#### [READING PASSAGE]

-- Opening Marker --

Dean Movshovitz 57:32
I love great, I think brave is is underappreciated, but it's one of their movies that didn't do as well. I always when she when she talks her mother at the end and the sun comes up. I always cry but but I know a lot of people consider it like second tier Pixar. And I think it's partially because of this thing where it feels like 10% more of a fairy tale than Pixar sort of realistic adult complex characters and emotions and issues.

Alex Ferrari 58:03
What did you think of the latest Pixar film? I forgot the name of it.

Dean Movshovitz 58:06
Well, that's one. Oh, onward.

Alex Ferrari 58:08
onward. What did you feel about onward because I saw onward. I liked I liked it. And I could see a lot of I mean, the dad style, the dad stuff, and not at the end and all of that stuff. But it was it didn't resonate like Wally, it didn't resonate, like inside out. But it had its moments. It's It's better than good dinosaur, in my opinion. And it's still a quality Pixar film. But it It didn't hit exact like in stock cocoa. So why is that you? And that's just my opinion on what you thought of it?

Dean Movshovitz 58:42
Well, I'm sort of in the same space as you I'm a little biased with onward because my father died when I was very young.

Alex Ferrari 58:49
So connection.

Dean Movshovitz 58:51
But ironically, it made me have the opposite reaction, because I was like, Oh, that's not what I that's not a reaction I would have would have no way I would go meet him without bringing my mother along. Because I find that just to be self like, there's stuff like that that made a little harder for me. But to answer more concisely to your question, I think the lead wasn't didn't have a deep enough want or need like yes, he wants to connect with his father, but he didn't have that personality flaw we've been talking about. Like you see him not being able to talk to the girl at school or not being able to not having confidence. That's something we've seen so many times and so many other films. Correct and it works. You like him, you're on the journey. The moment when he goes through the list and realize it's been his brother is deep and it's profound right in what it says about appreciating the family you're with and the people who are there for you. I love that I have a rush of emotion and tears when that moment happens. But I think the lead character and is not as you niQ and their flaw isn't as neatly tied to their journey, right? meeting his father all this, it doesn't quite tie to the problem he has in the beginning. And I think those things sort of keep it from reaching its full potential. I also think that the world they created, which is fun and funny and interesting. I think it could have been explored further, I think it could have had, again, if you think about Monsters, Inc, right? We have that neat relationship, like, screams run this, you know, beautiful. These little assumptions or rules, toys of being played with, right, that make the world tick.

-- Closing Marker --

#### [TASK SET]
A. Please return the part of the Pixar transcript starting with "Alex Ferrari 58:03" and going on through "So connection.", copied word for word.
B. Continue the Pixar transcript from the point where it stops.
You won't need the listing that comes next for any of this.

#### [DATA BELOW]
-- Opening Marker --

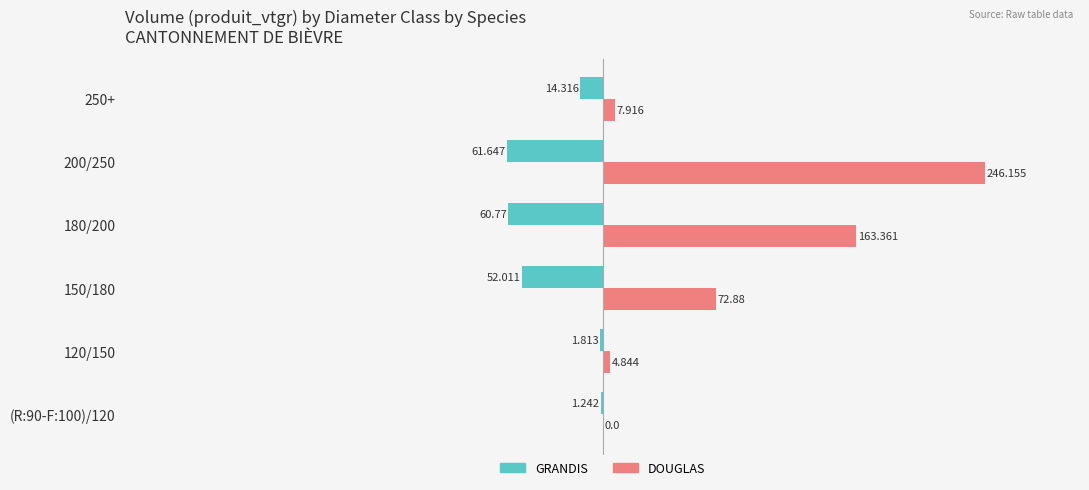

How many data points in GRANDIS are above -14?

2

-- Closing Marker --

#### [RESPONSE LIST]
A.
Alex Ferrari 58:03
What did you think of the latest Pixar film? I forgot the name of it.

Dean Movshovitz 58:06
Well, that's one. Oh, onward.

Alex Ferrari 58:08
onward. What did you feel about onward because I saw onward. I liked I liked it. And I could see a lot of I mean, the dad style, the dad stuff, and not at the end and all of that stuff. But it was it didn't resonate like Wally, it didn't resonate, like inside out. But it had its moments. It's It's better than good dinosaur, in my opinion. And it's still a quality Pixar film. But it It didn't hit exact like in stock cocoa. So why is that you? And that's just my opinion on what you thought of it?

Dean Movshovitz 58:42
Well, I'm sort of in the same space as you I'm a little biased with onward because my father died when I was very young.

Alex Ferrari 58:49
So connection.

B.
Alex Ferrari 1:00:47
There wasn't anything like that in that. I don't remember that.

Dean Movshovitz 1:00:49
Yeah. It talks about how they lost the magic and there's some stuff about you know, but it didn't quite. It wasn't hammered home. I think it wasn't.

Alex Ferrari 1:01:00
Yeah, I see what you're saying. But it's not there is that which is the whole magic and I lost the magic. And it was, he talked about it, like it's in its past and stuff. It but it's not as powerful as like, all toys want to be played with. Everything runs on screams, where then laughter is 10 times or 20 times as fast as good, you know. And that twist is I mean, it's just so it's, it's remarkable. It's a remarkable way to look at things. Now I want to touch one more thing before we go. villains. Ah, pics, Pixar villains. Can you talk a little bit of how Pixar creates those villains? Because in my mind, there aren't any villains that I can think of that steal the show. The protagonist generally is the one who steal like Darth Vader steals the show. Yeah, yeah. Hannibal Lecter stole the show like it completely. But in Pixar, the villains are good. Like an Incredibles. He was great. The kid and it was really complex. But they don't steal the show. What What, what is a Pixar villain?

Dean Movshovitz 1:02:10
Well, I think that's actually a great point that I haven't quite thought of that way. And I think the main reason is because Pixar often places the bulk of the antagonism on what I call a troublesome villain or a troublesome antagonist. And that's someone who isn't evil isn't malicious. Someone means well, but he's just in the protagonists way, like Buzz and Woody, right, but isn't Woody's way. He's his main form of conflict. He's in no way shape or form of villain.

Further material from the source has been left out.